Now that we have some context let’s execute this code. A quick review of the code, and you will see that this probe is firing a probe with three arguments. This indicates that the probe will be passing two integers (i and i*i) and one string, “iteration done”) to the user-space code.
$ java -cp ../../provider.jar:. com.example.USDTTracing Firing Probe...#1 Firing Probe...#2 Firing Probe...#3 Firing Probe...#4
The Java code created one Provider, named myProvider. You are able to identify the name of the provider as shown below.
$ cat /proc/$(pgrep java)/maps 7f1de0f5b000-7f1de0f5c000 r-xp 00000000 00:01 14811 /memfd:libstapsdt:myProvider (deleted) 7f1de0f5c000-7f1de115b000 ---p 00001000 00:01 14811 /memfd:libstapsdt:myProvider (deleted) 7f1de115b000-7f1de115c000 rw-p 00000000 00:01 14811 /memfd:libstapsdt:myProvider (deleted)
With the name of the provider identified we can see which probes are registered with the Provider. There is only one probe in the Java application – jprobe.
$ sudo /usr/share/bcc/tools/tplist -p $(pgrep java) | grep myProvider /proc/2991056/fd/5 myProvider:jprobe
We are now able to trace when the myProvider:jprobe is fired. The given output demonstrates that the probe is fired every second.
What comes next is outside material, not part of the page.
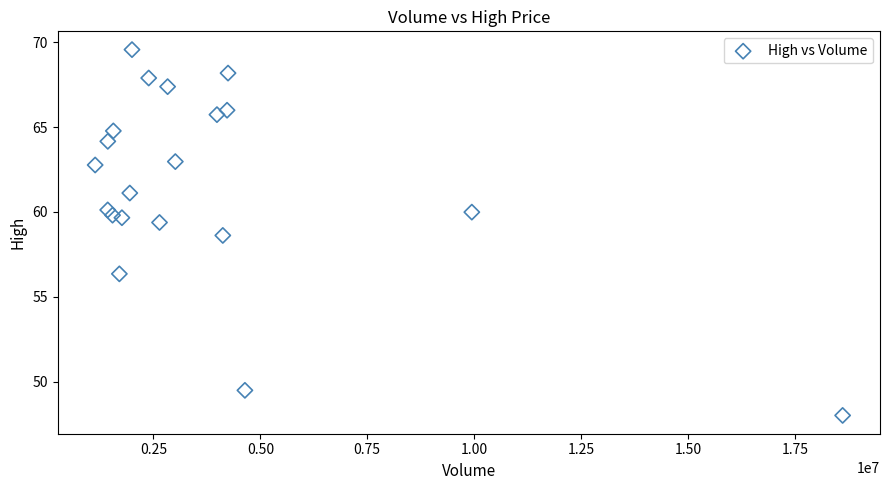

What is the range of Y values (max minus min)?

21.6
$ sudo /usr/share/bcc/tools/trace -p $(pgrep java) u::jprobe -T -C TIME CPU PID TID COMM FUNC 21:17:25 2 2991056 2991057 java jprobe 21:17:26 2 2991056 2991057 java jprobe 21:17:27 2 2991056 2991057 java jprobe 21:17:28 2 2991056 2991057 java jprobe
The running java application, at this point, only writes a message to stdout letting you know that a probe is being fired and the current iteration.
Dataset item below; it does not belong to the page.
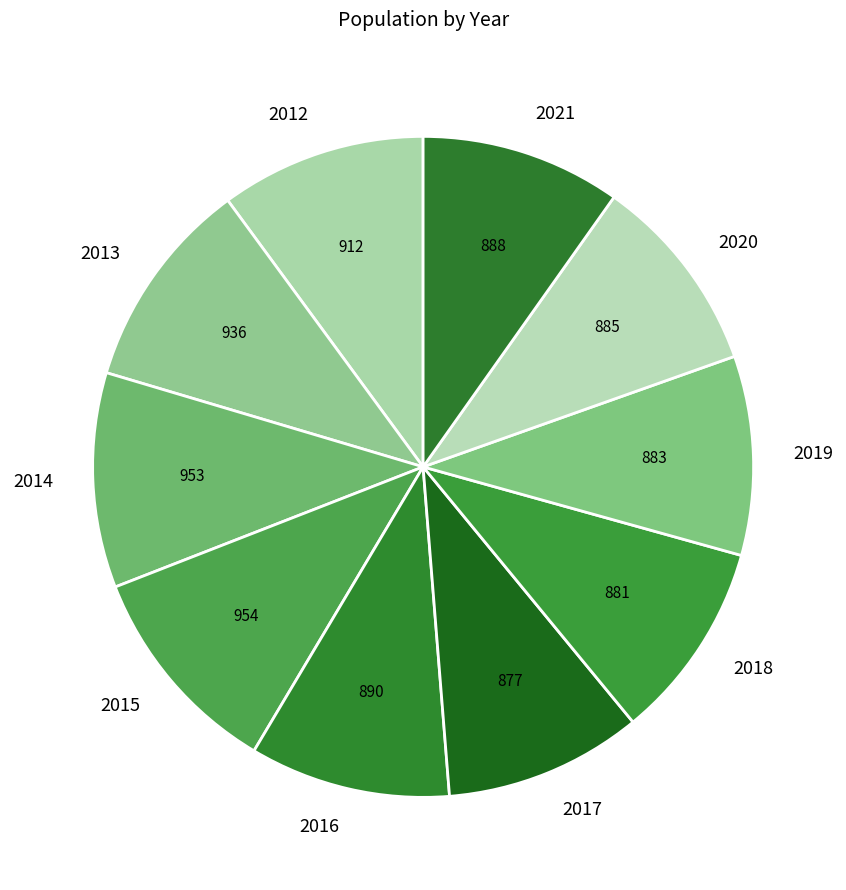

Does any single category account for the majority?

No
java -cp ../../provider.jar:. com.example.USDTTracing Firing Probe...#1 Firing Probe...#2 Firing Probe...#3 Firing Probe...#4
Summing up
You now have the means to introduce tracepoints into your python, go and Java application code. As stated earlier, building the foundation to produce the native code in the Java case does take a bit of extra effort. But, once the shared library is created you are off and running. Look for a new feature in Java 22 that will eliminate a lot of the work in creating the shared library. In fact, the feature, jextract, is available in Java 21 as a preview feature.
The next blog in this series will demonstrate how to use such probes in analyzing system behaviour. You will then have a complete flow – from application code to Linux kernel. You can get a complete view of your application and depending upon the probes created be able to identify latency in HTTP requests, latency in writing to disk, and myriad other insights.